How would I chi-squared test these simple results from A/B experiment?

Question

I have results from an A/B experiment where users could do one of three things: Watch, Interact, or Nothing

My data is like this:

   Watch  | Nothing | Interact
A: 327445 | 271602  | 744702
B: 376455 | 140737  | 818204  

I tried to use the chisquared test bundled with scipy. I'm completely new to data science, but I believe this is the evaluation metric I would want.

scipy.stats.chisquare([ [327445, 271602, 744702], [376455, 140737, 818204] ])
Power_divergenceResult(statistic=array([  3412.38826538,  41532.93339946,   3456.72996585]), pvalue=array([ 0.,  0.,  0.]))

This does not look like a valid result...
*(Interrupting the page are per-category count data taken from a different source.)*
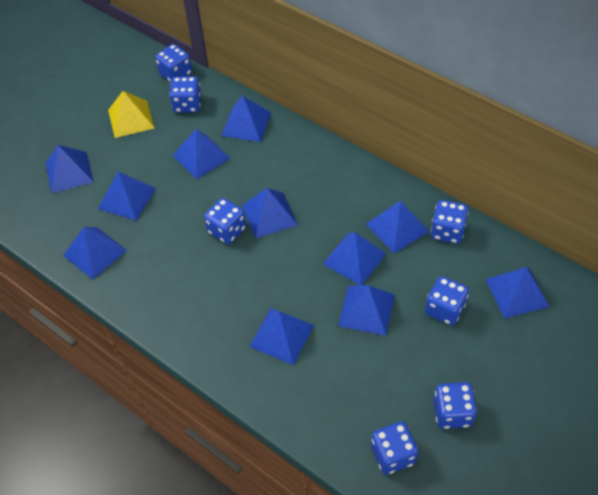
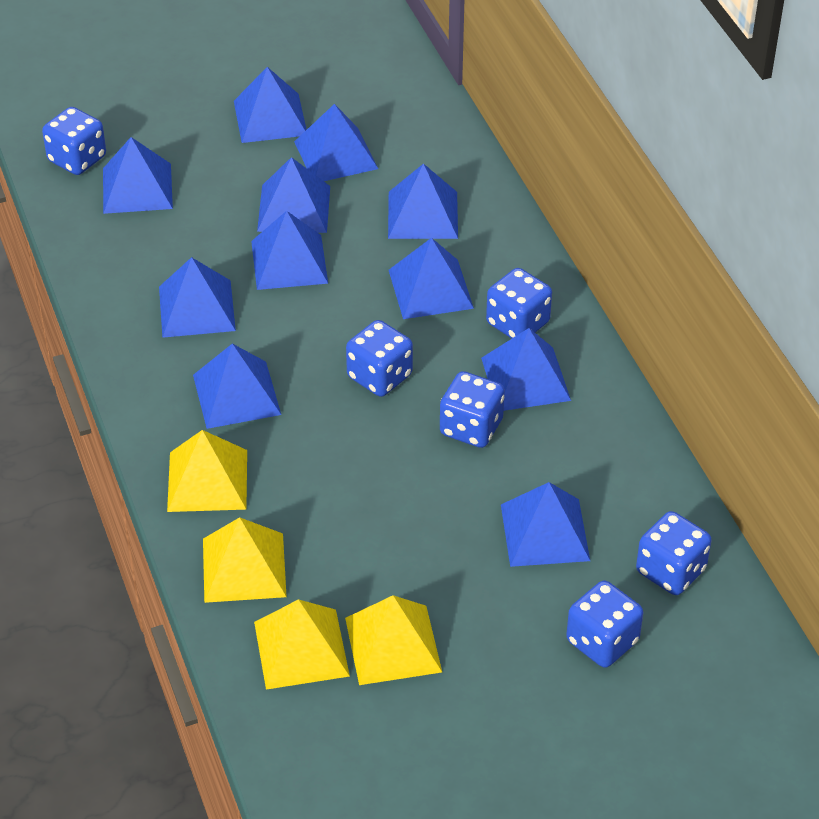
blue dice: 7 -> 6
yellow pyramid: 1 -> 4

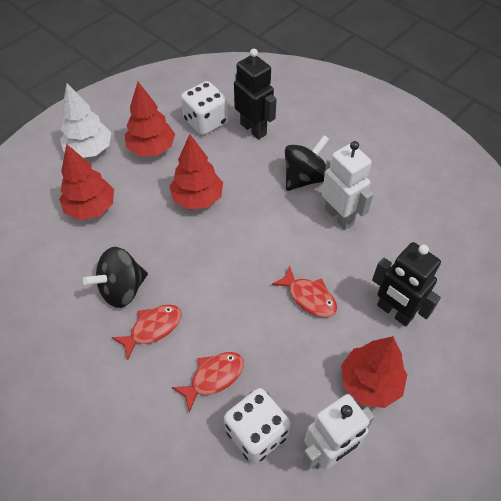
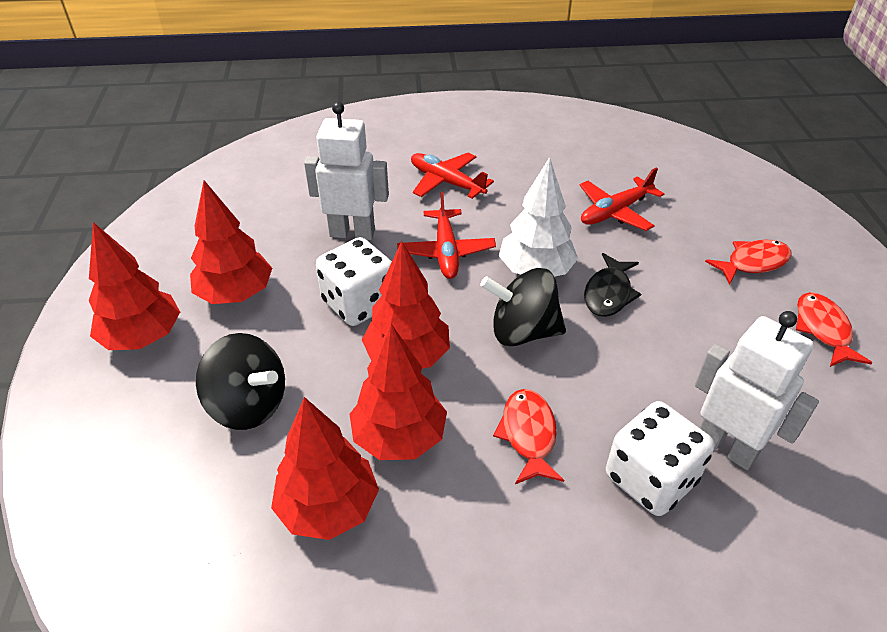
black fish: 0 -> 1
black robot: 2 -> 0
red plane: 0 -> 3
red tree: 4 -> 5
I even tried adding an expected frequencies options, but without success. Maybe I'm missing something, either about evaluating this type of data or just not using scipy correctly. Can anyone help me?

Answer 1

If what you're trying to answer is if the action taken by a user (watch, interact, nothing) is influenced by the group they are in (A or B) you can use the chi2 test of independence.

For that you can use the scipy.stats.chi2_contingency function:

a = [327445, 271602, 744702]
b = [376455, 140737, 818204]

chi2, pvalue, _, _ = scipy.stats.chi2_contingency([a, b])
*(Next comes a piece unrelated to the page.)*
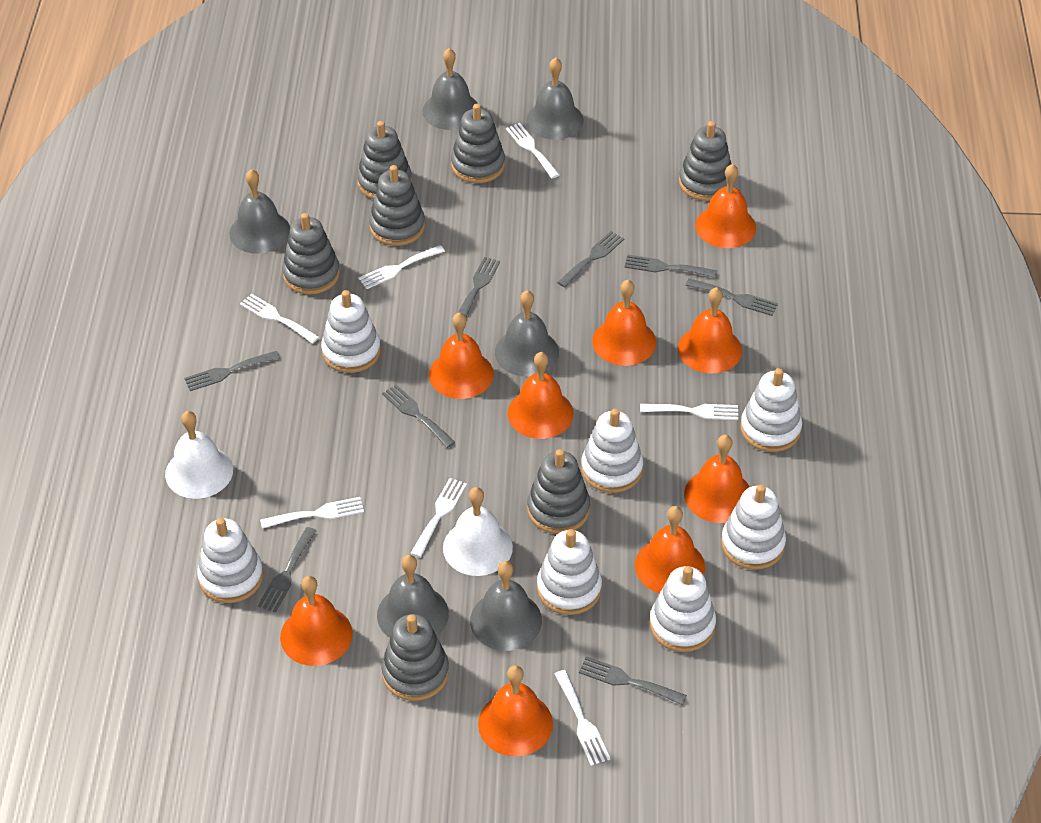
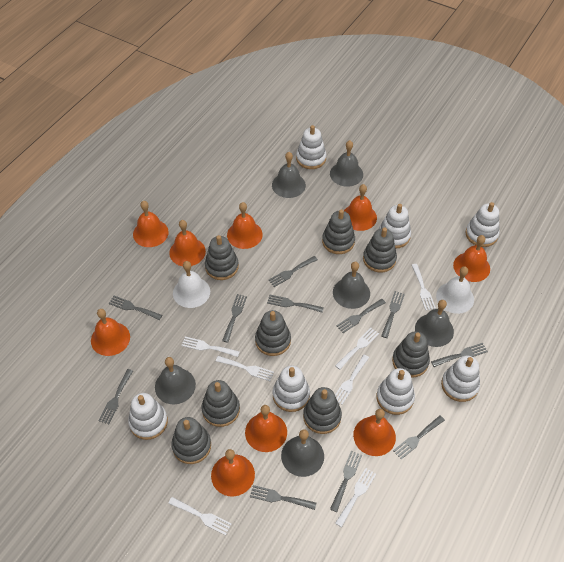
grey fork: 8 -> 11
grey stacking toy: 7 -> 8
In this case it returns a chi2 test statistic of 48376.48 and a p-value of 0.0, so the null hypothesis ("action is independent of group") is rejected.

You can also use the scipy.stats.chisquare function to arrive at the same results, but other than with the chi2_contingency function you'll have to calculate the "expected frequencies" yourself. The data you have recorded are your observed frequencies:

obs = np.array([a, b]).astype(float)

(Note that I converted the numbers to float, as the chisquare function will run into some weird integer overflows otherwise...!?)

The expected frequencies are calculated like that:

exp = np.outer(obs.sum(axis=1), obs.sum(axis=0)) / obs.sum()

Finally, calling

chi2, pvalue = scipy.stats.chisquare(obs.ravel(), exp.ravel(), ddof=sum(obs.shape)-2)

returns the same chi2 test statistic and p-value as before.